Thousands Of Protesters March In Columbus, While Curfew Comes And Goes
Scores of people, young and old, continue to take to the streets in Columbus. More than a week after demonstrations began over George Floyd's death and police violence, the city's curfew remains in place but enforced little, as police mostly stuck to the hands-off approach they've taken after recent critcism.
On Friday afternoon, parents brought their children out to a family-friendly protest in Clintonville.
Kristen Johnson was there with her husband and her three sons. She’s white, her husband is black, and her boys are mixed race.
"We were looking for an opportunity that our kids could be involved, so that they understand that people are fighting for them and will continue to fight for them," she says.
Her 7-year-old holds a sign that asks, "When do I go from cute to dangerous?"
"That's what we're trying to fight against. That racism, that oppression," Johnson says. "So that they will always be seen as beautiful black boys, and beautiful black men."
Nama Khalil attended the protest with her 4-year-old daughter. She has been trying to explain this moment to her daughter, while also keeping the explanation age-appropriate.
"We just talked that black people are not treated fairly or equally in this country, and somebody by the name of George Floyd got hurt," Khalil says. "And he should not have been hurt in the way that he was hurt. And we are here to demand justice for him."
Later in the evening, thousands of people gathered downtown at the Ohio Statehouse. Speakers encouraged the crowd, the largest it's been in days, to push for lasting change.
"We’ve got to vote for them judges. We've got to vote for them city reps," one protester said into a megaphone. "We have got to change everything. It’s no longer just about the Columbus Police, it’s about that entire criminal justice department. The whole thing has got to change."
The crowd also sang happy birthday to Breonna Taylor, who was shot and killed in her home by Louisville Police.
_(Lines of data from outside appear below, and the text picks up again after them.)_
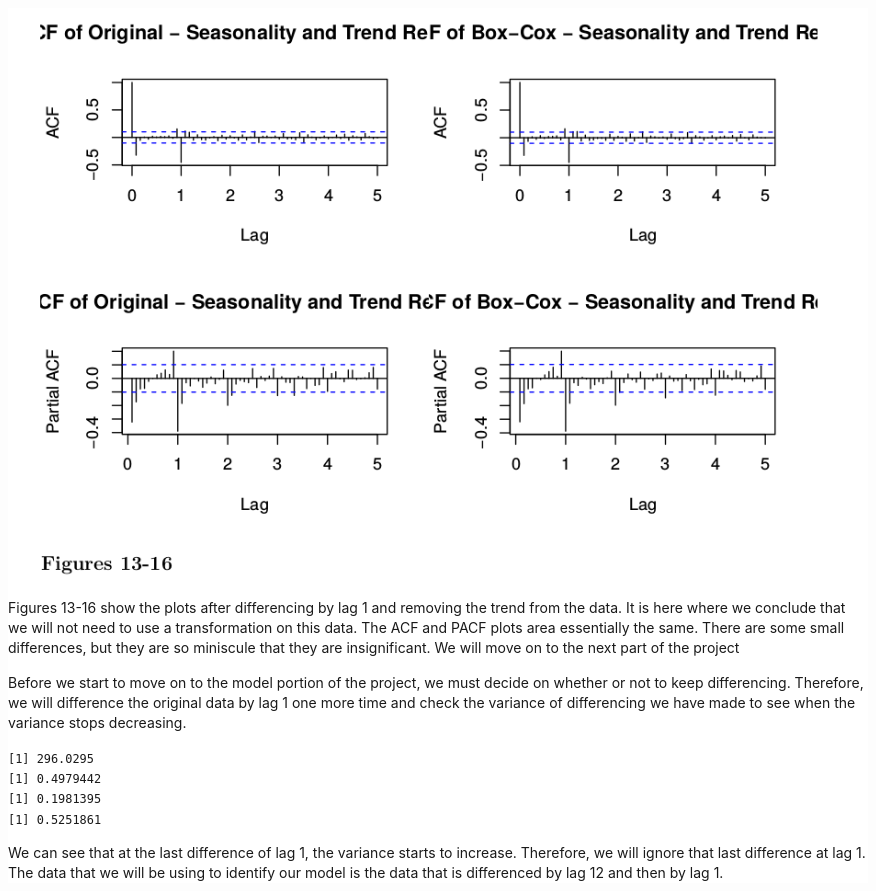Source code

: ![](https://github.com/Inouyesan/TImeSeries_MaunaLoaCO2_R/blob/master/images/figure13-16.png?raw=true)

Figures 13-16 show the plots after differencing by lag 1 and removing the trend from the data. It is here where we conclude that we will not need to use a transformation on this data. The ACF and PACF plots area essentially the same. There are some small differences, but they are so miniscule that they are insignificant. We will move on to the next part of the project

Before we start to move on to the model portion of the project, we must decide on whether or not to keep differencing. Therefore, we will difference the original data by lag 1 one more time and check the variance of differencing we have made to see when the variance stops decreasing.

    [1] 296.0295
    [1] 0.4979442
    [1] 0.1981395
    [1] 0.5251861

We can see that at the last difference of lag 1, the variance starts to increase. Therefore, we will ignore that last difference at lag 1. The data that we will be using to identify our model is the data that is differenced by lag 12 and then by lag 1.
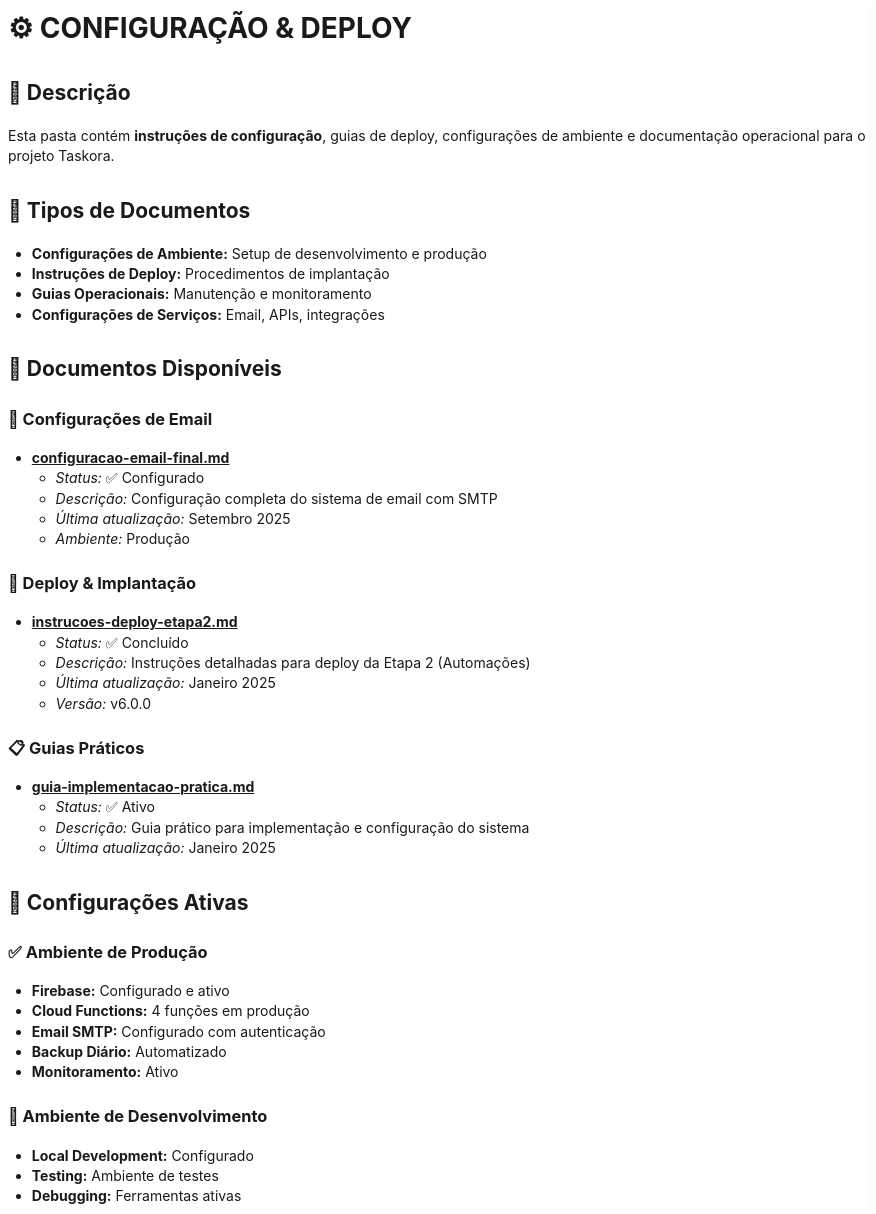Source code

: # ⚙️ CONFIGURAÇÃO & DEPLOY

## 📌 Descrição

Esta pasta contém **instruções de configuração**, guias de deploy, configurações de ambiente e documentação operacional para o projeto Taskora.

## 🎯 Tipos de Documentos

- **Configurações de Ambiente:** Setup de desenvolvimento e produção
- **Instruções de Deploy:** Procedimentos de implantação
- **Guias Operacionais:** Manutenção e monitoramento
- **Configurações de Serviços:** Email, APIs, integrações

## 📁 Documentos Disponíveis

### 📧 Configurações de Email
- **[configuracao-email-final.md](./configuracao-email-final.md)**
  - *Status:* ✅ Configurado
  - *Descrição:* Configuração completa do sistema de email com SMTP
  - *Última atualização:* Setembro 2025
  - *Ambiente:* Produção

### 🚀 Deploy & Implantação
- **[instrucoes-deploy-etapa2.md](./instrucoes-deploy-etapa2.md)**
  - *Status:* ✅ Concluído
  - *Descrição:* Instruções detalhadas para deploy da Etapa 2 (Automações)
  - *Última atualização:* Janeiro 2025
  - *Versão:* v6.0.0

### 📋 Guias Práticos
- **[guia-implementacao-pratica.md](./guia-implementacao-pratica.md)**
  - *Status:* ✅ Ativo
  - *Descrição:* Guia prático para implementação e configuração do sistema
  - *Última atualização:* Janeiro 2025

## 🔧 Configurações Ativas

### ✅ Ambiente de Produção
- **Firebase:** Configurado e ativo
- **Cloud Functions:** 4 funções em produção
- **Email SMTP:** Configurado com autenticação
- **Backup Diário:** Automatizado
- **Monitoramento:** Ativo

### 🔄 Ambiente de Desenvolvimento
- **Local Development:** Configurado
- **Testing:** Ambiente de testes
- **Debugging:** Ferramentas ativas
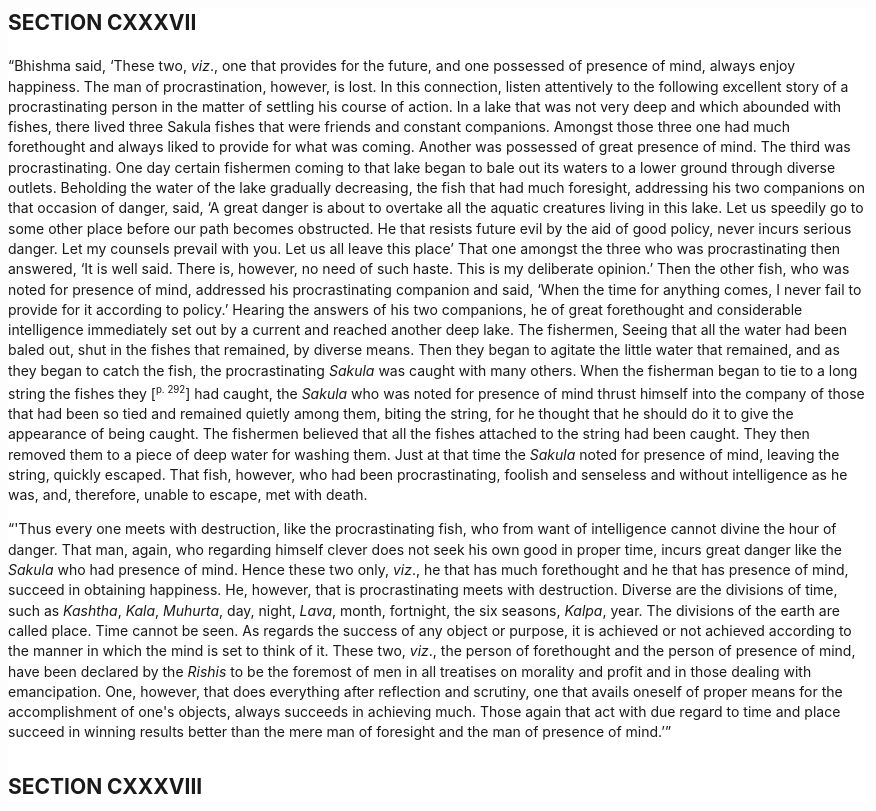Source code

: 

## SECTION CXXXVII

“Bhishma said, ‘These two, _viz_., one that provides for the future, and one possessed of presence of mind, always enjoy happiness. The man of procrastination, however, is lost. In this connection, listen attentively to the following excellent story of a procrastinating person in the matter of settling his course of action. In a lake that was not very deep and which abounded with fishes, there lived three Sakula fishes that were friends and constant companions. Amongst those three one had much forethought and always liked to provide for what was coming. Another was possessed of great presence of mind. The third was procrastinating. One day certain fishermen coming to that lake began to bale out its waters to a lower ground through diverse outlets. Beholding the water of the lake gradually decreasing, the fish that had much foresight, addressing his two companions on that occasion of danger, said, ‘A great danger is about to overtake all the aquatic creatures living in this lake. Let us speedily go to some other place before our path becomes obstructed. He that resists future evil by the aid of good policy, never incurs serious danger. Let my counsels prevail with you. Let us all leave this place’ That one amongst the three who was procrastinating then answered, ‘It is well said. There is, however, no need of such haste. This is my deliberate opinion.’ Then the other fish, who was noted for presence of mind, addressed his procrastinating companion and said, ‘When the time for anything comes, I never fail to provide for it according to policy.’ Hearing the answers of his two companions, he of great forethought and considerable intelligence immediately set out by a current and reached another deep lake. The fishermen, Seeing that all the water had been baled out, shut in the fishes that remained, by diverse means. Then they began to agitate the little water that remained, and as they began to catch the fish, the procrastinating _Sakula_ was caught with many others. When the fisherman began to tie to a long string the fishes they <span id="p292">[<sup><small>p. 292</small></sup>]</span> had caught, the _Sakula_ who was noted for presence of mind thrust himself into the company of those that had been so tied and remained quietly among them, biting the string, for he thought that he should do it to give the appearance of being caught. The fishermen believed that all the fishes attached to the string had been caught. They then removed them to a piece of deep water for washing them. Just at that time the _Sakula_ noted for presence of mind, leaving the string, quickly escaped. That fish, however, who had been procrastinating, foolish and senseless and without intelligence as he was, and, therefore, unable to escape, met with death.

“'Thus every one meets with destruction, like the procrastinating fish, who from want of intelligence cannot divine the hour of danger. That man, again, who regarding himself clever does not seek his own good in proper time, incurs great danger like the _Sakula_ who had presence of mind. Hence these two only, _viz_., he that has much forethought and he that has presence of mind, succeed in obtaining happiness. He, however, that is procrastinating meets with destruction. Diverse are the divisions of time, such as _Kashtha_, _Kala_, _Muhurta_, day, night, _Lava_, month, fortnight, the six seasons, _Kalpa_, year. The divisions of the earth are called place. Time cannot be seen. As regards the success of any object or purpose, it is achieved or not achieved according to the manner in which the mind is set to think of it. These two, _viz_., the person of forethought and the person of presence of mind, have been declared by the _Rishis_ to be the foremost of men in all treatises on morality and profit and in those dealing with emancipation. One, however, that does everything after reflection and scrutiny, one that avails oneself of proper means for the accomplishment of one's objects, always succeeds in achieving much. Those again that act with due regard to time and place succeed in winning results better than the mere man of foresight and the man of presence of mind.’”


## SECTION CXXXVIII

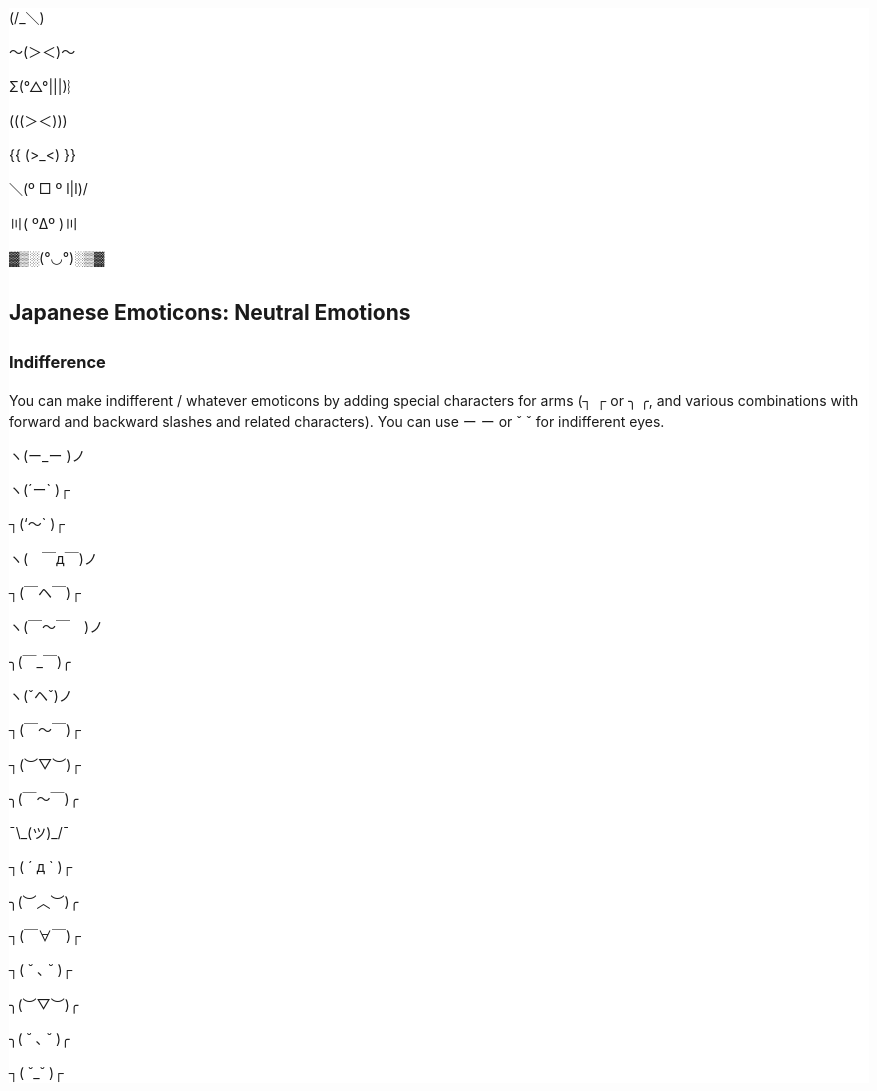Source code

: (/\_＼)

〜(＞＜)〜

Σ(°△°|||)︴

(((＞＜)))

{{ (>\_<) }}

＼(º □ º l|l)/

〣( ºΔº )〣

▓▒░(°◡°)░▒▓

  

Japanese Emoticons: Neutral Emotions
------------------------------------

### Indifference

You can make indifferent / whatever emoticons by adding special characters for arms (┐ ┌ or ╮ ╭, and various combinations with forward and backward slashes and related characters). You can use ー ー or ˇ ˇ for indifferent eyes.

ヽ(ー\_ー )ノ

ヽ(´ー\` )┌

┐(‘～\` )┌

ヽ(　￣д￣)ノ

┐(￣ヘ￣)┌

ヽ(￣～￣　)ノ

╮(￣\_￣)╭

ヽ(ˇヘˇ)ノ

┐(￣～￣)┌

┐(︶▽︶)┌

╮(￣～￣)╭

¯\\\_(ツ)\_/¯

┐( ´ д \` )┌

╮(︶︿︶)╭

┐(￣∀￣)┌

┐( ˘ ､ ˘ )┌

╮(︶▽︶)╭

╮( ˘ ､ ˘ )╭

┐( ˘\_˘ )┌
Friday would have been her 27th birthday.
With few police around, save one circling helicopter, masses of protesters turned to march up through the Short North.
Near campus, protesters cheered for an 83-year-old woman who stood on her porch holding a sign that says "defend black voices." She waved and blew kisses at the passing crowd.
"I'm so proud of you young people," she told them.
About 30 minutes after curfew, protesters on High Street ran into a line of Columbus Police officers in riot gear. The interaction was tense, as officers maintained a blockade, but after several minutes, protesters walked away and continued marching.
Earlier in the day, Mayor Andrew Ginther pledged to launch an independent, third-party review of police use of force during demonstrations. In a heated meeting with the city's Safety Advisory Commission, Ginther said a citizen review board would be his "top priority" for the next police contract, and that he would form a working group by July.
As demonstrations started thinning out after 11 p.m., protesters encouraged each other to go home. Police vehicles blocked protesters in cars from returning to downtown.
"We won tonight," one organizer said. "We're out an hour and a half past curfew. But now it's bedtime."